The latter is a third track that could gear you for a party, but the lyrics focus on an AWOL lover. Shame on Me follows the same creative direction with warm and rubbery instrumentals but nostalgic lyrics about a past love.
- Gerry Cinnamon – Bonny
Bony is Gerry Cinnamon’s sophomore album coming after his famous anthems like That and Erratic Cinematic. He emerged ready to take care of business on his subsequent collection and lead sing Canter is a great piece that would have been a delight to hear at Hampden this late spring. The pandemic halted that.
- Blanck Mass – Animated Violence Mild.
Ben Power’s 4th studio album is an overwhelming 45-minute blend of punk, trance, house, and power ballads that sounds like nothing ever done by anyone before.
The Opener Death Drop is a stunning electro infused with heavy metal and a head-banging amalgamation of the house. This could be a perfect song to listen to when playing online casino games like those on this site if you believe that electronic blasting beats, scorched screams, and black metal can amp the game’s thrill.
- Declan Welsh and The Decadent West – Cheaply Bought, Expensively Sold.
Cheaply Bought, Expensively Sold from the political nonmainstream pop band shows that they can be East Kilbride’s solution to Arctic Monkey. The 12-track creation with Times on the lead is a blend of hard-hitting tracks with plenty of gentler materials.
Declan Welsh and Decadent West are vocal and never shy to publicize their political stands. They still think Brexit is a disaster, the super-rich gambling with all of Britain’s money.

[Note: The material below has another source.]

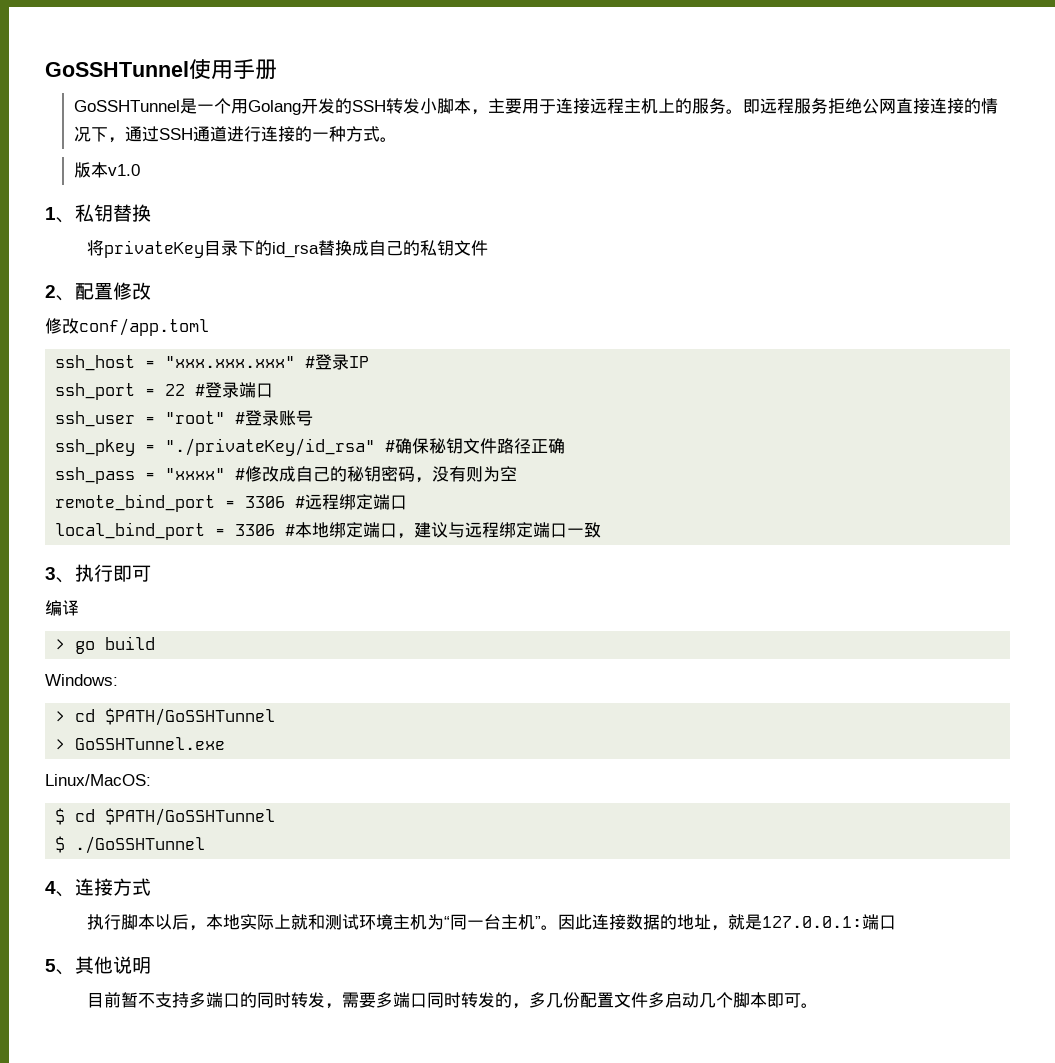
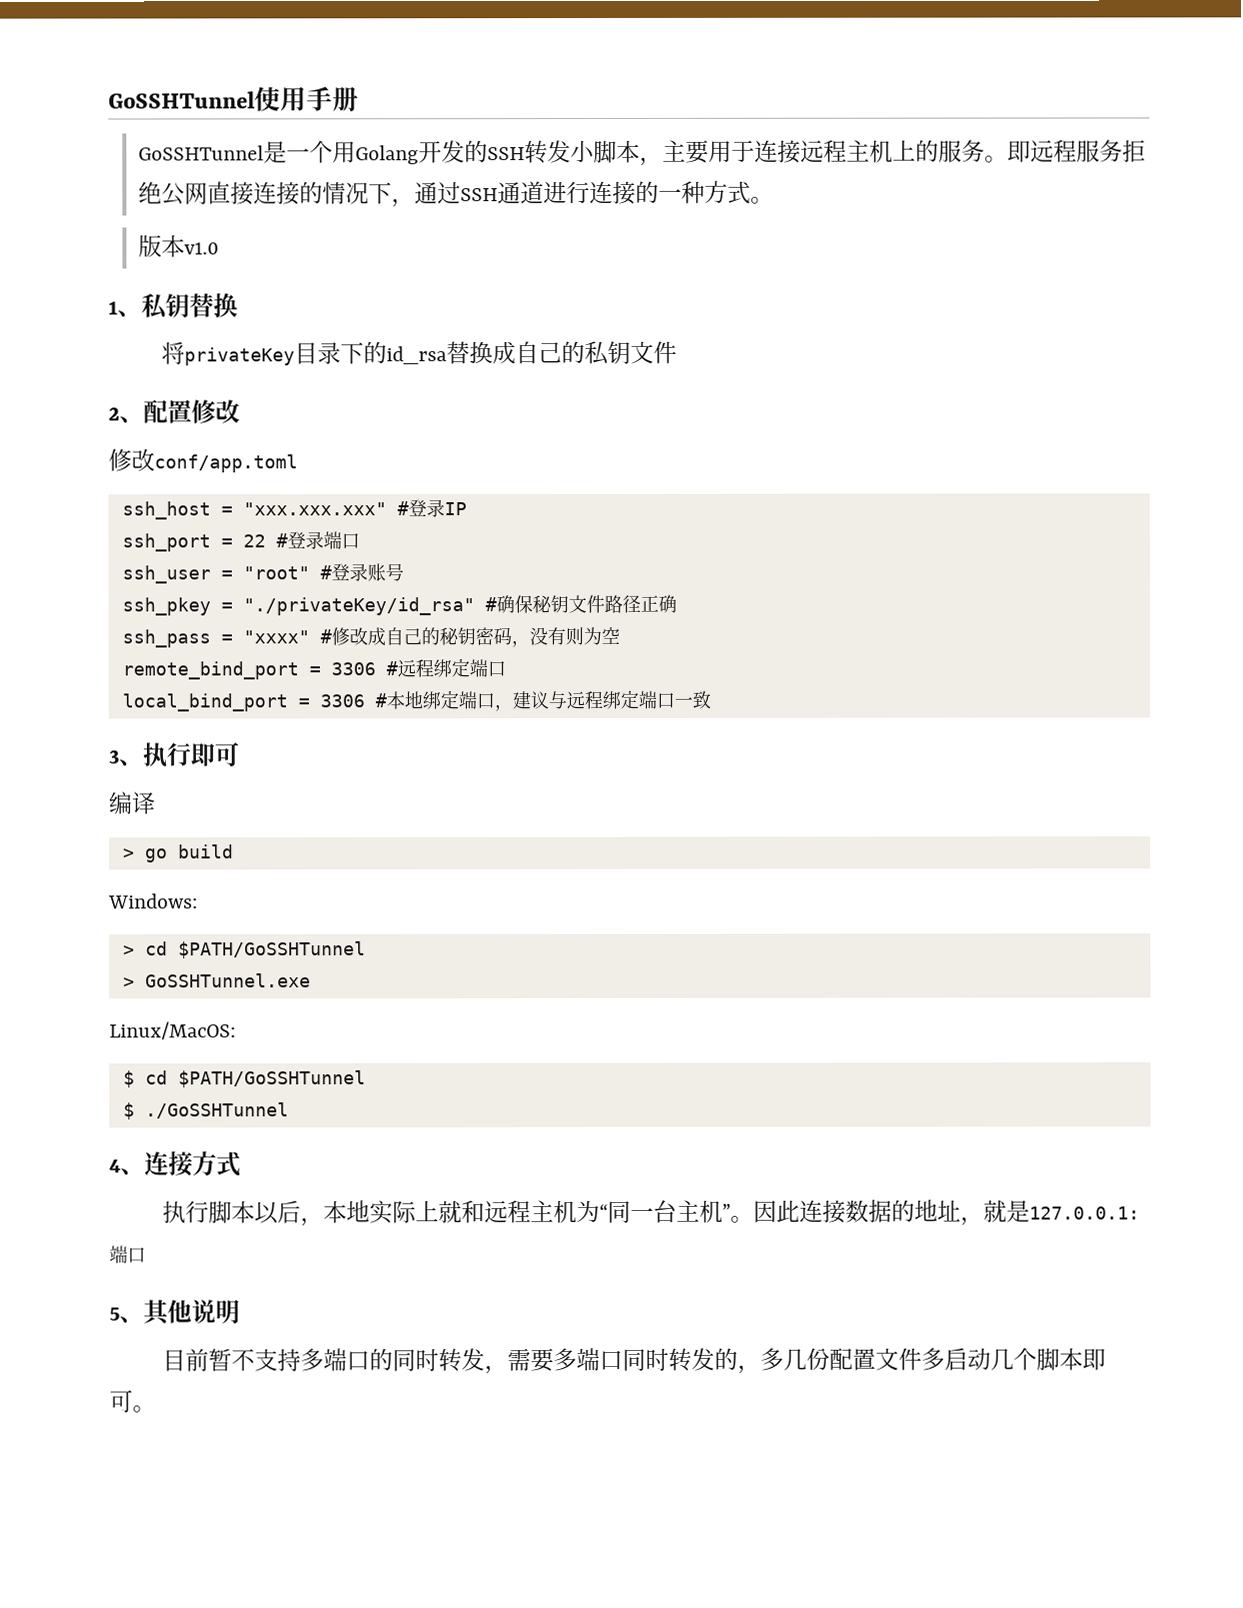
[324,914,393,930] 测试环境 -> [484,1200,532,1224] 远程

- Lewis Capaldi – Divinely Uninspired to A Hellish Extent
As observed online, Lewis’ apparent flightiness may not be reflected in this chart besting and globally praised debut album. However, while, frankly, it flounders in self-pitying, now and then you hear regrettable distress.
However, there is no denying that these charmingly appealing radio-accommodating pop vocals uncover an exemplary musician fast on the way to stardom. Cry if you can. It’s allowed in 2020.
- The Kidney Flowers – Little Fingers
This presentation embraces the absolute best of the 90s alterno rock. Little Fingers is a trashy, punky, and stomping cracker resurrected from an old self-delivered EP, and it sounds like the sort of intense crash of the Pixies, The Fall, and The Walkmen that you would listen to over and over again.
- The Wild Places – Wires
Wires is a conventional guitar-bass-drums debut album from the Glasgow group. It reveals their creative diversity, taking you through reggae, pop, and surf with the consistent artistic integrity that’s synonymous with Radiohead. Fear City is a great tune from the album.
- Nova – Re-up
Nova’s Re-Up is a celebration of Glasgow’s DIY underground music scene. The collection takes audience members on an excursion through all-nighters, youngsters’ financial woes, and Nova’s unchecked truth. Checking in at only 18 minutes, the six-track EP impressed judges at this year’s SAY Awards.
At 18 minutes in length, Re-Up was the shortest creation on 2020’s ten-strong Shortlist. It features diverse acts from over the rap, hip-hop grime scenes, each generally making and delivering briefer pieces compared to artists in other genres. This is one of the styles you wouldn’t think had the potential to carry the day in the SAY awards, but it did.
It’s inspiring to see SAY accommodate and celebrate all forms of music across Scotland. Re-up’s win reflects the world’s agility to the changing trends in the recording and releasing music in 2020.